One bill after another, Tonya White was in for a rude awakening that she never saw coming.
She received a $10,000 hospital bill, followed by an $800 ambulance bill, followed by $1600 medical services bill, all connected to Medical City Dallas.
White said she figured the bills must have been sent to the wrong address, until she took a closer look.
"I could not believe that they had all of my information," she said. "And I’m, thinking did someone use my identity?"
White said she called Medical City Dallas to let them know this was a huge mistake.
"The lady went and got her manager, and she said 'Ok this is you.' And I said 'No it’s not.' And she said, 'yeah it is,'" White explained.
"The more I tried to convince them, the more I sounded crazy," said White.
White said a billing manager told her that on July 9, she was seen at Medical City Green Oaks, their psychiatric hospital.
"I guess that’s why I wasn’t believable. They were just blowing me off," she said.
White said she has never set foot in this facility. But somehow, the hospital had all of her information and was demanding payment.
"I literally cried. I lost a lot of sleep because I was tossing and turning at night because I was thinking what could I do," she wondered.

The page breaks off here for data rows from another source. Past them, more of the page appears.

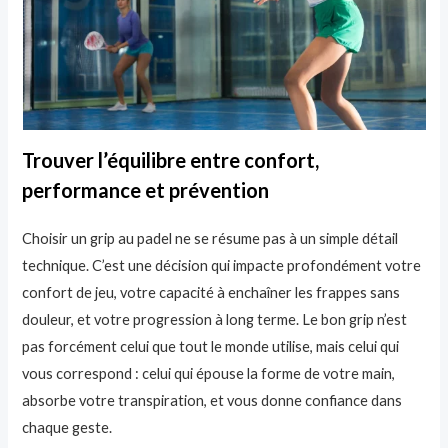
Trouver l’équilibre entre confort,
performance et prévention
Choisir un grip au padel ne se résume pas à un simple détail
technique. C’est une décision qui impacte profondément votre
confort de jeu, votre capacité à enchaîner les frappes sans
douleur, et votre progression à long terme. Le bon grip n’est
pas forcément celui que tout le monde utilise, mais celui qui
vous correspond : celui qui épouse la forme de votre main,
absorbe votre transpiration, et vous donne confiance dans
chaque geste.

As a result of not paying the bills, White said she was eventually sent to collections.
"So now, not only is my name is in jeopardy, my credit, everything," she said. "That was the final straw."
We sent Medical City Dallas all of her bills, including the police report and identity theft report she filed.
We even sent them a copy of her ID, hoping they could compare her picture to whoever was treated at their hospital.
"Then, I received a call from the hospital," said White.
She said Medical City Dallas apologized for what she had to go through, and said the mistake was due to a patient portal mix-up.
"It wasn’t until you all reached out to them that they tried to resolve the issue," she said. "And I’m so happy!"
What started as a medical billing nightmare is now a problem solved.
"I am Tonya White. I am in good health, and I pay my bills," she said.
Her bills, and no one else's.
We still wanted to know how medical city got her information in the first place.
Medical City would not answer that question due to HIPPA laws, but did confirm that they were eventually made aware of a possible billing error and the problem has been resolved.
White said Medical City promised to inform the collections agency about the mistake so the unpaid bills shouldn't affect her credit.
She said she's getting identity theft protection as a precaution, and is happy those bills are no longer in her name.